Везде был отрадный, дремотный лес. Он засыпал, врачуя своим покоем наши смятенные души, он был с нами добр, широк, был понятен и неназойлив, от него веяло родиной и покоем, как веет покоем от твоей старой и мудрой матери…
Ах, тишина, как отрадна и не тревожна бывает она порой, как хорошо тогда жить. И это была как раз та счастливая тишина. Хотя где-то неопределенные и по происхождению явно человеческие звуки выявляли окрестные деревни. Но это еще больше оттеняло главную мелодию нашего состояния. Мелодия же нашего состояния заключалась в том, что кругом нас и в нас самих жил отрадный, добрый, засыпающий лес, и жила июльская ночь, и была везде наша родина.
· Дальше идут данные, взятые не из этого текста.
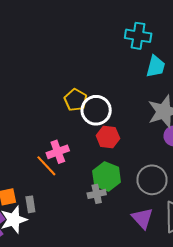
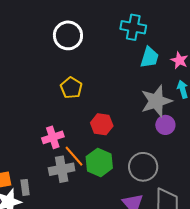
white circle: (96, 110) -> (68, 35), moved
orange line: (46, 166) -> (74, 156), moved
gray cross: (97, 194) -> (62, 169), moved, size x1.4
Обычно большие понятия ничего не выигрывают от частого употребления слов, выражающих их. И тогда мы либо стыдимся пользоваться такими словами, либо ищем новые, еще не затасканные досужими языками и перьями. И обычно ничего не выходит из этой затеи. Потому что большим понятиям нет дела до нашей словесной возни, они живут без нашего ведома, снова и снова питая смыслом и первоначальным значением слова, выражающие их. Да, лопаются, наверное, только ложные святыни, требуя для себя все новых переименований. Я думал об этом, слушая крик затаившегося коростеля. И вдруг ощутил еще невидимый Бобришный угор. Ощутил мощный ток покамест невидимой и неслышимой реки, ее близость. В дорожном просвете, в этом готовящемся к ночному покою лесу я увидел домик. Домик с белым крыльцом, на Бобришном угоре. Я перелез осек — высокую изгородь, которая определяет границы лесных выпасов, — и увидел опять, как дорога, словно не желая быть назойливой, ушла куда-то вправо. Еле заметная тропка ответвилась от нее, попетляла меж сосен и умерла на полянке, около домика. Несмотря на ночные сумерки, трава на полянке белела цветочками земляники. Она, эта ягода моего детства, особенно густо цвела позади домика: я стоял на одном месте, боясь переступить и растоптать ее белые звездочки. Тотчас же родилась где-то между ключицами и остановилась в горле жаркая нежность к этим звездочкам, но я тут же изловил себя на сентиментальности. В таких случаях всегда хочется закурить. И я в несколько затяжек прикончил горькую сигарету. Казалось кощунством бросить окурок в эту первозданную чистую траву, я затолкал окурок в спичечную коробку. Наверное, огонь не был погашен до конца, потому что спички вдруг вспыхнули, и запах жженой селитры заставил меня ощутить, как легок, незаметен, как чист воздух здесь, на Бобришном угоре.